Malaysia is expected to strengthen its ties with China, following “outstanding trade achievements and business cooperation between the two countries during the pandemic”.

That’s the view of Malaysia’s ambassador to China, Raja Dato’ Nushirwan Zainal Abidin, who was speaking at the launch session of the recent Malaysia Truly Asia Festival.

He said Malaysia has been one of the top travel destinations in terms of tourism, education and business for the Chinese community, and on 1 April this year Malaysia fully reopened its borders after two years, enabling visitors from all over the world to visit.

“It is very difficult to imagine a situation in which the economies of Malaysia and China are decoupled. I think we will continue to see a closer integration of both our economies. So that is why at the political level it is very important for us to work together, to make sure that our mutual interests are always defended,” he said.

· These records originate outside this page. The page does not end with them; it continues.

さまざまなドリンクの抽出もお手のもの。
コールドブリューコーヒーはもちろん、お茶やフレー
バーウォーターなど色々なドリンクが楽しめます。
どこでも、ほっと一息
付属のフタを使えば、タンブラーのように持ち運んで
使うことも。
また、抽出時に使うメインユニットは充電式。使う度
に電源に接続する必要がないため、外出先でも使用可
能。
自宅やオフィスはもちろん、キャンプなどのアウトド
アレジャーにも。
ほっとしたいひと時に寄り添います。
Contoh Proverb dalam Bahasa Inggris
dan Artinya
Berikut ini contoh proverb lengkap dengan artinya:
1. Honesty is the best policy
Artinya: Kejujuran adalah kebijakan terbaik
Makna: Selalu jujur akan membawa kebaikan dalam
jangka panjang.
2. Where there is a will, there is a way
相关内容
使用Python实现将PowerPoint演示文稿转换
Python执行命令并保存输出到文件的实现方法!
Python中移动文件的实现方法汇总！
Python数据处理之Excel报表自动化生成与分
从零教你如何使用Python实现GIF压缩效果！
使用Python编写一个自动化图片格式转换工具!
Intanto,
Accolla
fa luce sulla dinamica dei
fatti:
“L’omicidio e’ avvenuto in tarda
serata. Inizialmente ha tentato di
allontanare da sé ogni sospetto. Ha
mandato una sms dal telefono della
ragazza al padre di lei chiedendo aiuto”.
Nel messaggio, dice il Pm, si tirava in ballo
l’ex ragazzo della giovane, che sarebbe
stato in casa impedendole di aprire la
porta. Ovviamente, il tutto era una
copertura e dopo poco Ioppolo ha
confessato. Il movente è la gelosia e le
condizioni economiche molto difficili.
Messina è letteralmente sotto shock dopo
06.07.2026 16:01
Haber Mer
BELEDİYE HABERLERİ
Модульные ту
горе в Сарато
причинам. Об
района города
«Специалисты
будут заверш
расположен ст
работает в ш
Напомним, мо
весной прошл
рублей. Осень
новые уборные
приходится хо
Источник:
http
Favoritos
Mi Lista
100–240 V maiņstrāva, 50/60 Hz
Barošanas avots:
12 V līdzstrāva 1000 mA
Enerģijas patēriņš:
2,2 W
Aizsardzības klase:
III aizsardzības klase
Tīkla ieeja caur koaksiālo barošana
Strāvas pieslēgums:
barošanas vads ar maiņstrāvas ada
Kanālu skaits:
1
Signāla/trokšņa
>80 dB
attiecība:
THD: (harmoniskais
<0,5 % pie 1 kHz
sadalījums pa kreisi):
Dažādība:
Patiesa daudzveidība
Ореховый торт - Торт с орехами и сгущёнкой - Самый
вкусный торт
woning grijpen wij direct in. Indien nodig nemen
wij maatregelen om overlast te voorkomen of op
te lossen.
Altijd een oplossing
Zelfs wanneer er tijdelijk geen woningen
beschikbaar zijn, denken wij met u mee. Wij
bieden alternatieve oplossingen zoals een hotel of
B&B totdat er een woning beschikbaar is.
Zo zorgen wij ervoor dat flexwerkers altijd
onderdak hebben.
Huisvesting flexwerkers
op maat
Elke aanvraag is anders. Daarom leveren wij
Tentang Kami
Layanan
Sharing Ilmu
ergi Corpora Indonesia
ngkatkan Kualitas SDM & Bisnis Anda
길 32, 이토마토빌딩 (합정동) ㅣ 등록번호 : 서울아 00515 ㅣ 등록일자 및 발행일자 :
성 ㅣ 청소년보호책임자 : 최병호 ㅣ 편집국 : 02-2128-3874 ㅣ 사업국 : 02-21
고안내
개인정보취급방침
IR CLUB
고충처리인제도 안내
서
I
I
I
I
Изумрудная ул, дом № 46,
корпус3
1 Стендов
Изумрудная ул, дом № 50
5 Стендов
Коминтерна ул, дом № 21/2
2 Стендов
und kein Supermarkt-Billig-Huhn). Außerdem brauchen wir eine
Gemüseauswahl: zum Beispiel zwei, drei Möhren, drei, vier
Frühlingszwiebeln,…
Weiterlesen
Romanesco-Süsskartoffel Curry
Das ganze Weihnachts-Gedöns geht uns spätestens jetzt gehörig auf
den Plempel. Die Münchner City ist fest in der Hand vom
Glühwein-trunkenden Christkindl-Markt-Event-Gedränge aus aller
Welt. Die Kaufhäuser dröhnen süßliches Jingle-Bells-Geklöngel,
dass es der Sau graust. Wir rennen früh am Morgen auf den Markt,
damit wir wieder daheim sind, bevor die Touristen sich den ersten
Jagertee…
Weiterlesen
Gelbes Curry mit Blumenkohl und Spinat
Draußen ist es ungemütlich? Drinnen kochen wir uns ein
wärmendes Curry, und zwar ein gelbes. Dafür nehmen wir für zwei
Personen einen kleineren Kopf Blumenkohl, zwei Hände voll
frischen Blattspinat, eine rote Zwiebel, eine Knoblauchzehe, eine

According to Chinese statistics, trade between Malaysia and China to July this year was $114.5 billion, an increase of 20.7% year-on-year. Last year alone, bilateral trade reached $176.8 billion, an increase of 34.5% year-on-year. This made Malaysia China’s ninth-largest trading partner, according to the ambassador.

However, Covid-19 has left a mark, the ambassador said. About 3.1 million Chinese citizens visited Malaysia in 2019, with the numbers falling drastically in the past few years because of the pandemic. The ambassador expects a resurgence in the number of Chinese tourists, saying that he is “confident and hopeful that the situation will recover to what it was before, albeit in a new normal”.